Copy-altruistic total utilitarian Sleeping Beauty

The above argument does not require that Sleeping Beauty be entirely altruistic, only that she be altruistic towards all her copies. Thus she may have selfish personal preferences ("I prefer to have this chocolate bar, rather than letting Snow White get it"), as long as these are not towards her copies ("I'm indifferent as to whether I or Sleeping Beauty II gets the chocolate bar"). And then she will make the same decision in this problem as if she was entirely altruistic.

This post looked at situation implying SIA-like behaviour; tomorrow's post will look at cases where SSA-like behaviour is the right way to go.

Comments (3)

Comment author: alexflint 29 January 2012 12:10:27PM 1 point [-]

These could do with forward/backward links. The Article Navigator doesn't seem to be able to get me to number 4 in this series, and the page for 'sleeping_beauty' tag appears empty.

Comment author: DanielLC 03 November 2011 09:47:47PM 0 points [-]

Then by the temporal consistency axiom, this is indeed what her future copies will do.

They have information she doesn't.

Suppose there are one trillion person-days if she wakes up once, and one trillion one if she wakes up twice. Specifically, her now, her on heads, and her on tails have three separate pieces of information.

The probability of being sleeping beauty on the day before the experiment is one in one trillion if the coin lands on heads, and one in one trillion one if it lands on tails. This gives an odds ration of 1.000000000001:1.

The probability of being sleeping beauty during the experiment is one in one trillion if the coin lands on heads, and two in one trillion one if it lands on tails (since there are then two days it could be). This gives an odds ratio of 1.000000000001:2.

Since her future self has different information, it makes perfect sense for her to make a different choice.

There is some disagreement on whether or not probability works that way. (This is technically not an understatement. Some people agree with me.) Suppose it doesn't.

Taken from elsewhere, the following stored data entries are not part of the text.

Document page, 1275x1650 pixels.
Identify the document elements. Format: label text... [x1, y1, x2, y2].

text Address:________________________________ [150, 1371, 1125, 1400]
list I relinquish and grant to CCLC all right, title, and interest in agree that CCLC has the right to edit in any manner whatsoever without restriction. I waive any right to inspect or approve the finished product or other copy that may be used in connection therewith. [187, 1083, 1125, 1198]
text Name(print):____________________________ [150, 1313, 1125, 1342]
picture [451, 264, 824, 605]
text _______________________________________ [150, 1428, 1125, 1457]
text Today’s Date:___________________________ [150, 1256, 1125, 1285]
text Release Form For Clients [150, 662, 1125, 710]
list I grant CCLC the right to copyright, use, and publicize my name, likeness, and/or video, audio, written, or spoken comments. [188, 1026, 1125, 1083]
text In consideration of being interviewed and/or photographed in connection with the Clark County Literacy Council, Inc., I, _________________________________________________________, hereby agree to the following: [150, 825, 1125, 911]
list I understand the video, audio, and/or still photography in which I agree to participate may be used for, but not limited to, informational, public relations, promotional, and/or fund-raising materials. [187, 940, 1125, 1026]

Assuming Sleeping beauty experiences exactly the same thing both days, she will get no additional and relevant information.

If the experiences aren't exactly identical, she's twice as likely to have a given experience if she wakes up twice. For example, if she rolls a die each time she wakes up, there's a one in six chance of rolling a six at least once if she wakes up once, but a 11 in 36 chance if she wakes up twice.

Comment author: Stuart_Armstrong 04 November 2011 10:49:47AM 1 point [-]

Then by the temporal consistency axiom, this is indeed what her future copies will do.

They have information she doesn't.

Then let's improve the axiom to get rid of that potential issue. Change it to something like:

"If an agent at two different times has the same preferences, then the past version will never give up anything of value in order to change the conditional decision of its future version. Here, conditional decision means the mapping from information to decision."